• REQUISITOS DEL EJERCICIO
1: En el texto sobre la liberación de integrantes de la ‘Primera línea’, ¿con qué palabras calificó Jairo Acosta esa medida?
2: Prolonga el texto sobre la liberación de los jóvenes de la ‘Primera línea’ a partir de su última oración.

• TEXTO DEL EJERCICIO
____________________
El procurador delegado para el Ministerio Público en Asuntos Penales (E), Jairo Acosta, cuestionó la liberación a integrantes de la ‘Primera línea’, asegurando que la juez coordinadora del Centro de Servicios del complejo judicial de Paloquemao, en Bogotá, no tenía competencia para decretar la libertad de los dos jóvenes de la primera línea que serán voceros de paz.
En ese sentido, consideró que esa medida fue “una decisión de escritorio”, adoptada sin convocar a ningún sujeto procesal o interviniente, lo que impidió que se diera un debate en torno a la procedencia de esas libertades de acuerdo con la constitucionalidad y la legalidad.
____________________
• DATOS EN BRUTO

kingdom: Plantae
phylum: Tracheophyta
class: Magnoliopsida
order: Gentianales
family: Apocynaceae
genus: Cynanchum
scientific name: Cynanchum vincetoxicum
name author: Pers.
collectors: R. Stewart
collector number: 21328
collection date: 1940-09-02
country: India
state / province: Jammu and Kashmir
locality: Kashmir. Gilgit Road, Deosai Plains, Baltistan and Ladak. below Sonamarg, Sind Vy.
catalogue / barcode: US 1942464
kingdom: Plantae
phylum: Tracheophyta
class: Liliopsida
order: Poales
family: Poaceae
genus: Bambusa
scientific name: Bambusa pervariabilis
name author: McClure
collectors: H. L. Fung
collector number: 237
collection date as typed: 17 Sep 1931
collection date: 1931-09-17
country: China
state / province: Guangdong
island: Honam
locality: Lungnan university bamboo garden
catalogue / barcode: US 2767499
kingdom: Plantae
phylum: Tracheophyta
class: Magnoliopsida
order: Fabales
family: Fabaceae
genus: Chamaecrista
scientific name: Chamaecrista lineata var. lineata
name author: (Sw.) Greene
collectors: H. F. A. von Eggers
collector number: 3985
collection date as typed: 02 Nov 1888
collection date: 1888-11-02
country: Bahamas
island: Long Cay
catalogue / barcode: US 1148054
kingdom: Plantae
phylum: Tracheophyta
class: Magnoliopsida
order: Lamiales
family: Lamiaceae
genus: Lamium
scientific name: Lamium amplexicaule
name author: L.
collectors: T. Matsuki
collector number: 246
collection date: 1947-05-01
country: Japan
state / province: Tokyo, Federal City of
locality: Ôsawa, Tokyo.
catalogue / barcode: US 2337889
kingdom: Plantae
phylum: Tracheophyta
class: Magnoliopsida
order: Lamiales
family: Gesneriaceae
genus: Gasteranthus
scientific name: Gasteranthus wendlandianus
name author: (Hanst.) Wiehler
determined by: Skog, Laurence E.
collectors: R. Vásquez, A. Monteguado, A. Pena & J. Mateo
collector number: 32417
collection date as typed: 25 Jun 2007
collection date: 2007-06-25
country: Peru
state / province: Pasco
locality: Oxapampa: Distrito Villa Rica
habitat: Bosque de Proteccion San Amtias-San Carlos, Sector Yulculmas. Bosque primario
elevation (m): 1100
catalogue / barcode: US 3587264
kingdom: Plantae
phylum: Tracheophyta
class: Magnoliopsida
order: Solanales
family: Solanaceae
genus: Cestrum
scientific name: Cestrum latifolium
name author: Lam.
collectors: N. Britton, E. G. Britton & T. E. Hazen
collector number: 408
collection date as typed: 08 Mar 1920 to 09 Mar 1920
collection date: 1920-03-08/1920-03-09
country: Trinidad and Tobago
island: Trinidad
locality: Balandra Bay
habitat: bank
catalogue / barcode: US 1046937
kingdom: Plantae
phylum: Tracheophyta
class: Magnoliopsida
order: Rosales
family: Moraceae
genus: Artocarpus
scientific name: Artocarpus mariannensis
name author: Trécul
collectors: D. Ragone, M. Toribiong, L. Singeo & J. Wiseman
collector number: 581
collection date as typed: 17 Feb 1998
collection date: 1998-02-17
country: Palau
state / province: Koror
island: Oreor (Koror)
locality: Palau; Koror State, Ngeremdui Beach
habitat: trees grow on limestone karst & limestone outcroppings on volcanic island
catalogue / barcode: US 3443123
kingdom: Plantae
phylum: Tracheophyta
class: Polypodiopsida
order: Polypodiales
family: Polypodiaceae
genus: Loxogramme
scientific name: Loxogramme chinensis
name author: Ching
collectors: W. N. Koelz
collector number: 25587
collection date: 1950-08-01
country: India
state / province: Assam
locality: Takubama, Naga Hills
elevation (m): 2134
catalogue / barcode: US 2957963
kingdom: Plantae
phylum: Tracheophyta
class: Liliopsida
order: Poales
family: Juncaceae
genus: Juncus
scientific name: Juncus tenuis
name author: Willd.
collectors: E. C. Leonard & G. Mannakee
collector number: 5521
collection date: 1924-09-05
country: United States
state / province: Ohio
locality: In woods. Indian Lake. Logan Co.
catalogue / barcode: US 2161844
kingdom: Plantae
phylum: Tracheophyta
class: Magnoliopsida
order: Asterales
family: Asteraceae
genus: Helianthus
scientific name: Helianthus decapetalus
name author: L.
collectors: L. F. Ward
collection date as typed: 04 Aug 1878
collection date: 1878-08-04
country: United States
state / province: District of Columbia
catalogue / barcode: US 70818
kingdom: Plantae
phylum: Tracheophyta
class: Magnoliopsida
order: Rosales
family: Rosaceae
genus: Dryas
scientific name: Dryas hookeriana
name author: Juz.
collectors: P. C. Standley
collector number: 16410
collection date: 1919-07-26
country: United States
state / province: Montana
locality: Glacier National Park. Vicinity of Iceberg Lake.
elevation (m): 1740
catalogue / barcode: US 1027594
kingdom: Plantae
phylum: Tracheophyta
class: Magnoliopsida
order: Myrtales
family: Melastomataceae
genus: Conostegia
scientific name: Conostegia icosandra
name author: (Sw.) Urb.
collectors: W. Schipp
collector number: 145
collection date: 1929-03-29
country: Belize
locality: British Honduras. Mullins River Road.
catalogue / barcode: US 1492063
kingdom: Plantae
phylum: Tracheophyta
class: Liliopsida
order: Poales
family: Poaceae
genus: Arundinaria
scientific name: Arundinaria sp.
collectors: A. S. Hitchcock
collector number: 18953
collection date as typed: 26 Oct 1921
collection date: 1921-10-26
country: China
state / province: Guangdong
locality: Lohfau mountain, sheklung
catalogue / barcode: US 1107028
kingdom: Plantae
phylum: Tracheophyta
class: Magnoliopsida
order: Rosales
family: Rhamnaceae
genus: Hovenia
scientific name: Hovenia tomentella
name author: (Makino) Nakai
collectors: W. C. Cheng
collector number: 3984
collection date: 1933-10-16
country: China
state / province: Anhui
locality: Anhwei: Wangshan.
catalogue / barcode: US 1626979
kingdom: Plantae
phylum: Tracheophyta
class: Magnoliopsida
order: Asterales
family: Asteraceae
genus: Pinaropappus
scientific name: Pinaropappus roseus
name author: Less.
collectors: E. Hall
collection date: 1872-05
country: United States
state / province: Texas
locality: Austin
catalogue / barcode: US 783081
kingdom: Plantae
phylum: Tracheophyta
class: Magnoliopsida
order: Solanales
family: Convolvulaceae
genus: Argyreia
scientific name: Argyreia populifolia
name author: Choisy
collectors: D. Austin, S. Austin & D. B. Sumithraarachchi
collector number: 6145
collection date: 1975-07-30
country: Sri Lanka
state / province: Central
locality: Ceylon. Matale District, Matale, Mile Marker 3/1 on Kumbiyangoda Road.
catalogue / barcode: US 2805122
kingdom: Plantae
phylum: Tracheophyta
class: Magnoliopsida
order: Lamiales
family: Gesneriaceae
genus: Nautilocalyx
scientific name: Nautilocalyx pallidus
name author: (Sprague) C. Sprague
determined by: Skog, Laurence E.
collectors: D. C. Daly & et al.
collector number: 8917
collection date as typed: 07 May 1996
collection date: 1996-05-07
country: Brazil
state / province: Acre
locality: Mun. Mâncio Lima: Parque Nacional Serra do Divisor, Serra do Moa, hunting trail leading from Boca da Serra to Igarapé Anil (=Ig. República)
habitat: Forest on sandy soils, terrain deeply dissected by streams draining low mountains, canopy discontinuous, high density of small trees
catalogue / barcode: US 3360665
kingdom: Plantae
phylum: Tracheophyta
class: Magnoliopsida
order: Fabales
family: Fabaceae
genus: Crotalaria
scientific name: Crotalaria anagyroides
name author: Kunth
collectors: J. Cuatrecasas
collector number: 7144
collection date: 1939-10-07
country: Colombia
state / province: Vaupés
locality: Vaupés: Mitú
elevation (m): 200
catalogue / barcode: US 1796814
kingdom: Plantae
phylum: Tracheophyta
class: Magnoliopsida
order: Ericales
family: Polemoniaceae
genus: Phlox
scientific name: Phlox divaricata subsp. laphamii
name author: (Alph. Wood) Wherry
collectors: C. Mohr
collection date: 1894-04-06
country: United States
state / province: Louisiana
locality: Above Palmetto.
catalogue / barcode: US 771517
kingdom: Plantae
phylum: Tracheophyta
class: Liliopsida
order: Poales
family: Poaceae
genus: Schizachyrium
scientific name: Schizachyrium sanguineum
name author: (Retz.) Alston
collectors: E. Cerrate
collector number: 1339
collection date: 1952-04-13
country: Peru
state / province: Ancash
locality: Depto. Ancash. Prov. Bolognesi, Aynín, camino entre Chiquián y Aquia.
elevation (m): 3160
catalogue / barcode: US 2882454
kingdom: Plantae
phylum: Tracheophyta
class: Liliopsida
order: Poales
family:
____________________
• RESULTADOS POR TAREA
1: La calificó como “una decisión de escritorio”.

2:
Sumado a ello, advirtió que de acuerdo con la ley expedida para este propósito, les corresponde a los jueces de control de garantías ordenar la libertad de una persona que tenga una orden de captura en la fase de juicio o de investigación, y si es un condenado, esa libertad le corresponde decretarla a un juez de ejecución de penas.
“Un Estado de Derecho debe impedir cualquier expresión de arbitrariedad, en este caso serán las autoridades disciplinarias e incluso las penales las que determinen si efectivamente el haber decidido sin competencia supone unas consecuencias de esa naturaleza”, concluyó.